◆ Instructions
1 – Answer these questions from the article on thermal cameras at LAX, giving answers marked (a), (b), (c):
(a) How many travelers did the airport move in 2019?
(b) What body temperature are the cameras designed to identify?
(c) What will departing guests with an elevated body temperature be advised?
2 – Summarize the article on thermal cameras at LAX in two sentences.

◆ Excerpt provided
━━━
Los Angeles International Airport (LAX) launched the Terminal Wellness Project this week, deploying thermal camera technology at the world’s third busiest airport to help identify travelers with an elevated body temperature. It’s the latest measure in the city’s continuing response to the COVID-19 health crisis, as the city of some four million residents begins to see a resurgence of cases.

Prior to the pandemic, the airport moved a record 88.1 million travelers in 2019. In April, passenger traffic at LAX was more than 95% below what it was a year earlier.

Starting this week, thermal cameras have been deployed at two locations inside the Tom Bradley International Terminal –– at the main entrance on the departures level and inside the terminal near select international arrivals –– with both arriving and departing passengers screened. The cameras are designed to rapidly identify people with body temperatures of 100.4 degrees or more, which is the current guideline for detecting a fever set by the Centers for Disease Control and Prevention (CDC).



“A world-class airport isn’t defined just by our historic investments in a reimagined LAX and an improved traveling experience –– it’s also about world-class safety,” said Mayor Garcetti. “This project reflects the best of this city’s innovative spirit, and it will help keep travelers healthy and set a new industry standard.”

This is a voluntary program with signage alerting passengers where this trial will take place. If a voluntary participant is identified as having an elevated body temperature, a medical professional near the camera operator will approach the identified person and request a secondary screening using a handheld, non-contact thermometer. Departing guests who are identified as having an elevated body temperature will be advised that they should not travel. Passengers on arriving international flights identified as being potentially ill may be referred to CDC staff on site.

These thermal camera temperature checks are not expected to replace other safety measures in place. To protect guest privacy, the cameras do not store, transmit, or share any data or images taken. Guests who decline to participate will have the opportunity to use a different pathway.
━━━
Dataset records
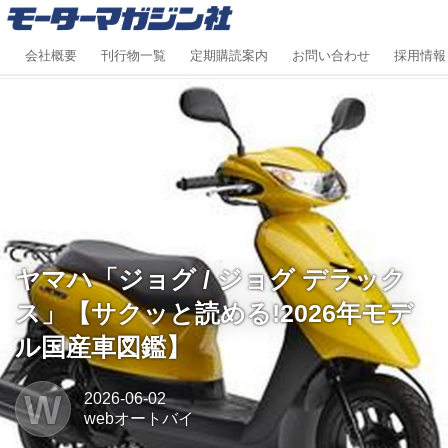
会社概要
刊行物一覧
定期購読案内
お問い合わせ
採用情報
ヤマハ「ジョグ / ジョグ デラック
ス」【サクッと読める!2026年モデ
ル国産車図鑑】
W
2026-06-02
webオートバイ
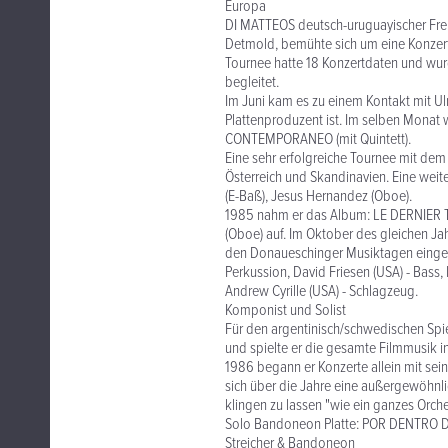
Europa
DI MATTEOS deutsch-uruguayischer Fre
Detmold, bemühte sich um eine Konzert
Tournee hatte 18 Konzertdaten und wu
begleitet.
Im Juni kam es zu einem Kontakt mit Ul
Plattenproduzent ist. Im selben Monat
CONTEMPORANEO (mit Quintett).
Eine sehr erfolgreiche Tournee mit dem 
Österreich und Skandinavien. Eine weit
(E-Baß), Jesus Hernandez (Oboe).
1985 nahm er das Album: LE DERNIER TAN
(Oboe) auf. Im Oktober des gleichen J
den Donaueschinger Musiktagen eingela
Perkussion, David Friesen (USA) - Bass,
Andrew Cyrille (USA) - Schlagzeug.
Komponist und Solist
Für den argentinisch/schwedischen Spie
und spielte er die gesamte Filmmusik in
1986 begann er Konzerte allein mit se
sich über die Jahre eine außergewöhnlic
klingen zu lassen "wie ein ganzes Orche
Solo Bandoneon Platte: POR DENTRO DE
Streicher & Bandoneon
━━━
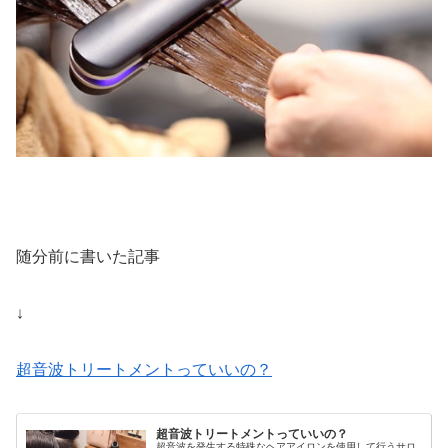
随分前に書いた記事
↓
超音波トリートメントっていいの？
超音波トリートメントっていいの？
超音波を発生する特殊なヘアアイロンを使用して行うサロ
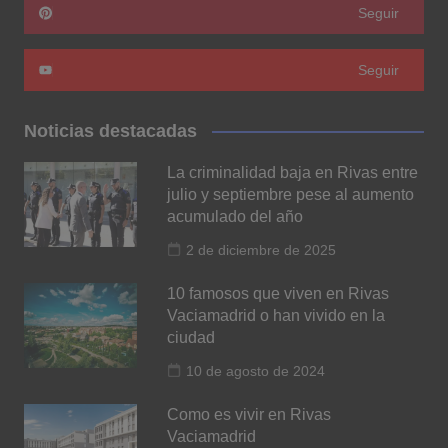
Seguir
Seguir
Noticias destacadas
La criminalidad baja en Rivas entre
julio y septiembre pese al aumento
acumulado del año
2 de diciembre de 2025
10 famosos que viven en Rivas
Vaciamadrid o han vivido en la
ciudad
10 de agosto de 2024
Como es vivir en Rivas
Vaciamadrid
━━━
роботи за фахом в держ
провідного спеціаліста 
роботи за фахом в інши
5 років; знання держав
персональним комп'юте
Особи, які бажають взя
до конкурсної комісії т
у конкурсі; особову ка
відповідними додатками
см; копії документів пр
━━━
◆ Answers by task
1 –
(a) A record 88.1 million travelers.
(b) 100.4 degrees or more.
(c) That they should not travel.

2 – LAX launched the Terminal Wellness Project, deploying thermal cameras at two locations in the Tom Bradley International Terminal to identify arriving and departing passengers with body temperatures of 100.4 degrees or more. The program is voluntary, with a handheld-thermometer secondary screening for anyone flagged, and the cameras do not store, transmit, or share any data or images.